Mid-Life Options: Where Do We Go from Here?

Image Credit: NASA, ESA, R. Windhorst, S. Cohen, and M. Mechtley (Arizona State University, Tempe), R. O'Connell (University of Virginia), P. McCarthy (Carnegie Observatories), N. Hathi (University of California, Riverside), R. Ryan (University of California, Davis), and H. Yan (Ohio State University)NASA image, taken by the Hubble Space Telescope, was part of the Great Observatories Origins Deep Survey, a deep-sky study by several observatories to trace the evolution of galaxies.

Life is wide open and full of options.  And I don’t really know where to go from here.  I don’t recall ever having so many options open for me at 18 or 25 or 30.

Back then, I felt–and was often told–that I have so terribly many alternatives for my future but that I would narrow my path through my field of study…and my first job…and my subsequent jobs…and then with marriage and family and the PTA and certain expectations of fitting myself into the shoebox of societal norms.  Back then, I saw a whirlwind of possibilities being funneled down to just one or two and being on a path that would be impossible to jump from, unless there was a bridge involved.  The high kind with water and rocks below.

 

Life has not proved that way.  Not for me, at least.  I think of the ending of the second Terminator movie, where Sarah Connor suddenly does not know the future.  I know my future is full of possibilities and that the future is very fluid.  Yes, indeed: no fate except what we make.

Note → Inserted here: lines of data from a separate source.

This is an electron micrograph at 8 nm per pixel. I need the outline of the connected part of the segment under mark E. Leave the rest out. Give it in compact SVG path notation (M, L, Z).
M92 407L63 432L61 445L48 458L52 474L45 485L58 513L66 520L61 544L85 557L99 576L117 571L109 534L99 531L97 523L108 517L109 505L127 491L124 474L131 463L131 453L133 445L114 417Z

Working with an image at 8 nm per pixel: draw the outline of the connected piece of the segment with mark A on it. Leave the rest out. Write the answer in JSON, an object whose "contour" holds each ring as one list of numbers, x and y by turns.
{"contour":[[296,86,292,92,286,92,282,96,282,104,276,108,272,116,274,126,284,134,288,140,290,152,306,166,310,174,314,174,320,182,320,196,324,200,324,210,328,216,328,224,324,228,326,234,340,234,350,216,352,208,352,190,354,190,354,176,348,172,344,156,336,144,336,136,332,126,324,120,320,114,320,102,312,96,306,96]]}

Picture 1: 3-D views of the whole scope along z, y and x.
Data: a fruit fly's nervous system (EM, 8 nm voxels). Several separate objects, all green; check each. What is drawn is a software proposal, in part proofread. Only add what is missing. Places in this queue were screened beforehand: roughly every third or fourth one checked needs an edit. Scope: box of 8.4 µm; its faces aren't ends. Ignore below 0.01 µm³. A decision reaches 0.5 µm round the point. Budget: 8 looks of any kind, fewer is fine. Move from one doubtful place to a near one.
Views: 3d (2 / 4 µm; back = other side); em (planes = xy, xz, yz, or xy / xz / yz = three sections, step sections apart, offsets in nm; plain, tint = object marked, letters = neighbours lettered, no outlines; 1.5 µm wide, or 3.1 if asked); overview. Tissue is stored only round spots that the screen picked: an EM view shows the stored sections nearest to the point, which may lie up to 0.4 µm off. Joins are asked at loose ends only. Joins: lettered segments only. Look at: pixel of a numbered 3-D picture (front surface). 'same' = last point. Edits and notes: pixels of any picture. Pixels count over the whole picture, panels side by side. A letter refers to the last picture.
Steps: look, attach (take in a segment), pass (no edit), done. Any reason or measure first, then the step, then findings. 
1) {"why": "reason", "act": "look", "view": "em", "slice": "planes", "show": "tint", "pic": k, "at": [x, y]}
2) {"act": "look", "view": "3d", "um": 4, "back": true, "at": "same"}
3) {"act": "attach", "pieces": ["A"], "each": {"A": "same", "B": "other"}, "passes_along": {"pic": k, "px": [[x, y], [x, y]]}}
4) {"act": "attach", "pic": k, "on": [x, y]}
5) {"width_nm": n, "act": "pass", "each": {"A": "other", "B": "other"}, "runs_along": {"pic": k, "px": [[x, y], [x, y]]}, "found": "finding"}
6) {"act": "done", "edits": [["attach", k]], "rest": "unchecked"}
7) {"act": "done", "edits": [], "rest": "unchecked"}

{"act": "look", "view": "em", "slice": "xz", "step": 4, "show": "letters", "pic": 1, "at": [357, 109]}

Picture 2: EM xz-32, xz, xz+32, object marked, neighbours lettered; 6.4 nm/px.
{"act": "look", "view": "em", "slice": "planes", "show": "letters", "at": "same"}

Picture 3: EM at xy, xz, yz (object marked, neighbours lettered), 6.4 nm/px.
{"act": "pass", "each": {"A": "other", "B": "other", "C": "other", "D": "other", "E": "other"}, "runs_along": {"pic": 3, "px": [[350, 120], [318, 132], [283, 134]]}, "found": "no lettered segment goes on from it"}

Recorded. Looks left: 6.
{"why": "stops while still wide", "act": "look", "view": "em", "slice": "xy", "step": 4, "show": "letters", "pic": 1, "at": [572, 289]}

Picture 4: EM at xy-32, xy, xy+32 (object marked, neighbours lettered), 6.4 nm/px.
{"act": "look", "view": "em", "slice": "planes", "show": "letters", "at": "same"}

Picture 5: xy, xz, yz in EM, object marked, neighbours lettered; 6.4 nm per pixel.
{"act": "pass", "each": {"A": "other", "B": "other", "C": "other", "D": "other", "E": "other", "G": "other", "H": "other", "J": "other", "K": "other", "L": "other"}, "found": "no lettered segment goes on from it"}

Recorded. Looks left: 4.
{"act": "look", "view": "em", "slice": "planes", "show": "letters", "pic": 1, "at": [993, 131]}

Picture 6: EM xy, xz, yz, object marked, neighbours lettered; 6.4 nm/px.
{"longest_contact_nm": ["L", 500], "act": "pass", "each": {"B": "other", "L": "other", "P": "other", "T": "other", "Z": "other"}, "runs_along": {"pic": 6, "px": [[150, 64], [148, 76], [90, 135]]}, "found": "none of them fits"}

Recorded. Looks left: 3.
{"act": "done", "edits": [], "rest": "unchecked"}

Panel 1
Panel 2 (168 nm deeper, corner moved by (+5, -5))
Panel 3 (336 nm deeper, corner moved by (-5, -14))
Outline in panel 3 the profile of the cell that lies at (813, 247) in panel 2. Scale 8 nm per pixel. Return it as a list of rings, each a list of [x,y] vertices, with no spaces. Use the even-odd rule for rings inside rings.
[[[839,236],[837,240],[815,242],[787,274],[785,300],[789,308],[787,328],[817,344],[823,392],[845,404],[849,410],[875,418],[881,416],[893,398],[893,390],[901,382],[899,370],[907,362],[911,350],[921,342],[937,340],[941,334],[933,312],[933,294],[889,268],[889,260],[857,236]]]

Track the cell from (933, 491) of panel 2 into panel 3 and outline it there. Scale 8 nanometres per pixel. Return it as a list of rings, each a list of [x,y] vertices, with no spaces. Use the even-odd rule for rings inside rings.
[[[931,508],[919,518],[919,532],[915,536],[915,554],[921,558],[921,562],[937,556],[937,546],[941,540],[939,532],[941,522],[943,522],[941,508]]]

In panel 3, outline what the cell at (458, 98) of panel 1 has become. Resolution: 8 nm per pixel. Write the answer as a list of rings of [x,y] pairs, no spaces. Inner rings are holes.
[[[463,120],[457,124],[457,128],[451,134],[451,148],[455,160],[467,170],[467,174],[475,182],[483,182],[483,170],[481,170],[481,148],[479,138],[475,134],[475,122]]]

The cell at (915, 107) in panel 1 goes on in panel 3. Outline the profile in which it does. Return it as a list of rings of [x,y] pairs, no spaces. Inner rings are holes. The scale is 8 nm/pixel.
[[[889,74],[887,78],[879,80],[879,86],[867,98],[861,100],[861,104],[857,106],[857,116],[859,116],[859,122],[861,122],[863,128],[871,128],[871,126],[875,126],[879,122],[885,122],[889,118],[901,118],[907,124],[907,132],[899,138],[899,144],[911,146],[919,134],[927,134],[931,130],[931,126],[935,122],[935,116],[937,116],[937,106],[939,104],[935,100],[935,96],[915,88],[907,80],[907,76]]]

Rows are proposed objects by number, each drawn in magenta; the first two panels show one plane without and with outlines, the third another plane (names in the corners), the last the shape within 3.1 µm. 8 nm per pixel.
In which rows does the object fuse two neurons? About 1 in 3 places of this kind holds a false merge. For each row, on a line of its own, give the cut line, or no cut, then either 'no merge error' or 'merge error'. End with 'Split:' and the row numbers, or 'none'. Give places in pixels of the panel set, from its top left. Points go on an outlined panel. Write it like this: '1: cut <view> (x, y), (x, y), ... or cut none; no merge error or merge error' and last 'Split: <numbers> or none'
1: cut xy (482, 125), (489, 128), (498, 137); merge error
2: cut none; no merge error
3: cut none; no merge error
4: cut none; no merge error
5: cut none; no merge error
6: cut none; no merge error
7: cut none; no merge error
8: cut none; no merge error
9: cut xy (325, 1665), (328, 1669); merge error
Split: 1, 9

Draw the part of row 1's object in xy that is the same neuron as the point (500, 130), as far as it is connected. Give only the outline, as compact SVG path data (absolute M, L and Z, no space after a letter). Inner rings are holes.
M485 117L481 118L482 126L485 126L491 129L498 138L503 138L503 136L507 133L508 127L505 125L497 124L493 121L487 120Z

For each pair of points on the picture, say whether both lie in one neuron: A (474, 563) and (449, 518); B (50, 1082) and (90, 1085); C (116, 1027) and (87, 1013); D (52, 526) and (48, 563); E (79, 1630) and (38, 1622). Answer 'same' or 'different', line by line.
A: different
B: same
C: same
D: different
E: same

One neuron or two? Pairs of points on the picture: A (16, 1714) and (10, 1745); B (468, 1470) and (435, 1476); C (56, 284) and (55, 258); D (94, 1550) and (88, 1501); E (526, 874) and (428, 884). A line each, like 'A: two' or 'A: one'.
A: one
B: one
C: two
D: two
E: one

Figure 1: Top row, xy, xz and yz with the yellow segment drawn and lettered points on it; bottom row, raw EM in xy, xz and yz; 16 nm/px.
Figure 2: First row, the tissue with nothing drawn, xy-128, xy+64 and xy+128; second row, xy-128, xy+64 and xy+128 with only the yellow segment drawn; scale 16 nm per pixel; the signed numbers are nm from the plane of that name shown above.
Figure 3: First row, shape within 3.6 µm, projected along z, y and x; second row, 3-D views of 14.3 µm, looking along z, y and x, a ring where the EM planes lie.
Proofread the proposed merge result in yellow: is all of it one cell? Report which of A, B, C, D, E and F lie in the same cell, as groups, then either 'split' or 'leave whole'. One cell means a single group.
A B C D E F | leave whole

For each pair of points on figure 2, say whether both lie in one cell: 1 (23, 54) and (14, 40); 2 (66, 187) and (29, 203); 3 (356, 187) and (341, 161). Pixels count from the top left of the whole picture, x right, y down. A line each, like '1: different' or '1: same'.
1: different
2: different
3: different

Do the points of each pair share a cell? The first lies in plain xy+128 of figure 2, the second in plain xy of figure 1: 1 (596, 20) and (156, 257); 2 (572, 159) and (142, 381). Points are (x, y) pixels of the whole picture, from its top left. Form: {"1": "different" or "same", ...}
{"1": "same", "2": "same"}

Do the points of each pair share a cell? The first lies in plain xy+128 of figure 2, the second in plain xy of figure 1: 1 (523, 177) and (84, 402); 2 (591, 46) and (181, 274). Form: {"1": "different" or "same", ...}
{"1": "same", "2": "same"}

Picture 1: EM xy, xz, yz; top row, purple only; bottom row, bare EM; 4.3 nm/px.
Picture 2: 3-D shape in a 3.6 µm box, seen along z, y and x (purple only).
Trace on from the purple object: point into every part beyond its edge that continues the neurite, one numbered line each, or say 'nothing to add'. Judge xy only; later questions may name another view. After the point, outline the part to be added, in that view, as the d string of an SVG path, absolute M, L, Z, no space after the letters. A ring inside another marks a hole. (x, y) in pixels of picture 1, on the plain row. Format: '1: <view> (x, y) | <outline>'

I confessed on a walk with my daughter while visiting her college campus that I have so many options opening up for the future that I really am a little baffled by the direction I might choose.  This, after all my life knowing the next logical step in my life phases.   That narrow path is opening onto a wide vista and I’m about to run barefoot into the grass and sunshine, tumbling and spinning and dancing.  With my younger daughter leaving home in another year, who knows what I’ll do?

Flying By Night novel

Maybe I’ll follow one of these sweet young sergeants to England for a year or maybe backpack through Europe for a summer.  Maybe I’ll take my buddy Shawn’s advice and teach acquisition courses for the Defense Acquisition University and spend a few years on the road.  Maybe I’ll switch to the Army or NASA and see what I can learn that’s new in my current career field or maybe I’ll just write books about dominance and submission from the psychological viewpoint or maybe I’ll teach English at a University somewhere.  Maybe I’ll produce audio books or go back into life coaching full-time.  Maybe I’ll go back to playing pipe organ in a local church or open a writer’s retreat or go back to teaching safety workshops so farm workers don’t lose fingers.  Maybe I’ll spend a year in Costa Rica with my laptap and a good Internet connection. So many choices, and all of them quite possible.My older daughter reminded me then, on our pleasant tour of the neighborhood, that my menu of futures is unusual for most people.  For most, she suggested, they become stuck on one path and don’t see any options at all.  Once their path is set, they’re committed to it…eternally.  No more choices.   Once an accountant, always an accountant.  Once set in a house in a certain city, always there.  There is a mindset at mid-life that it is too late to make such drastic changes, even if such changes would present an exciting, happy future.  We too often get caught up in the inertia of where we’ve worked so hard to get to and forget that we have another half of our lives to explore and enjoy new things if we’re not absolutely thrilled with where we are now.

Life Coaching Tips

So where do I go from here?  Doesn’t really matter as long as I keep moving forward and enjoying myself.